Методология истории - Александр Лаппо-Данилевский
Шрифт:
Интервал:
Закладка:
Впрочем, решение таких задач сопряжено иногда с немалыми затруднениями; не останавливаясь на подробном их рассмотрении, достаточно отметить здесь лишь те из них, которые возникают, если автор умышленно выдает чужое за свое, если он присваивает себе крупную мысль или целый ряд таких мыслей даже в той форме, в какой они были выражены другими, для чего и старается скрыть источник своих заимствований, и т. п. Составители мемуаров, особенно с конца XVII в., например, часто выдавали чужие рассказы за свои собственные впечатления, т. е. присваивали их себе: в своих записках о «разговорах с Фридрихом Великим» де Катт не раз придерживался приемов подобного рода.
Такое присвоение может быть частичным или полным.

Исходные данные

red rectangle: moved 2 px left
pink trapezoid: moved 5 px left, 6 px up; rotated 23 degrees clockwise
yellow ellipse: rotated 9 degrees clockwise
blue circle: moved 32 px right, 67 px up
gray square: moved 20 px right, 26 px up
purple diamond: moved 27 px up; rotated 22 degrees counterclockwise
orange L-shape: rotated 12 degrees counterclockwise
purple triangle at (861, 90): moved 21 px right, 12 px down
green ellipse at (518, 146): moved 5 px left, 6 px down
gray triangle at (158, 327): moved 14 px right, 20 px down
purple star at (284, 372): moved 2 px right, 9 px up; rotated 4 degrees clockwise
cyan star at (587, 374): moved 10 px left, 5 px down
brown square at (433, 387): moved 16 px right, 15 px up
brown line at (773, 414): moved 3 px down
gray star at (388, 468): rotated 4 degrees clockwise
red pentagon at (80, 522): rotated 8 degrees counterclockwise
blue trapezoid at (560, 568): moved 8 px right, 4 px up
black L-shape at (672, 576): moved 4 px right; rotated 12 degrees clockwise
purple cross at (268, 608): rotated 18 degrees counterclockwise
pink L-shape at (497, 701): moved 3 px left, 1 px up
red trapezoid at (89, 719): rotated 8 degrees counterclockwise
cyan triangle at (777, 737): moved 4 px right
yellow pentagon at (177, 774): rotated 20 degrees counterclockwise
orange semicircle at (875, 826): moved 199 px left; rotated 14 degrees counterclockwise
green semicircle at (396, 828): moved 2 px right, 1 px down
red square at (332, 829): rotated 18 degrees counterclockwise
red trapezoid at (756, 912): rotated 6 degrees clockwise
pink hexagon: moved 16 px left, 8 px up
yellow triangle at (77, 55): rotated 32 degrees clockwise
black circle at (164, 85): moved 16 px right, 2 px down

Что нужно сделать
Перепечатайте из выбранного фрагмента отрывок между словами «Методология истории - Александр» и «приемов подобного рода.», включая их. Эти записи получены из другого источника.

Правильный ответ
Методология истории - Александр Лаппо-Данилевский
Шрифт:
Интервал:
Закладка:
Впрочем, решение таких задач сопряжено иногда с немалыми затруднениями; не останавливаясь на подробном их рассмотрении, достаточно отметить здесь лишь те из них, которые возникают, если автор умышленно выдает чужое за свое, если он присваивает себе крупную мысль или целый ряд таких мыслей даже в той форме, в какой они были выражены другими, для чего и старается скрыть источник своих заимствований, и т. п. Составители мемуаров, особенно с конца XVII в., например, часто выдавали чужие рассказы за свои собственные впечатления, т. е. присваивали их себе: в своих записках о «разговорах с Фридрихом Великим» де Катт не раз придерживался приемов подобного рода.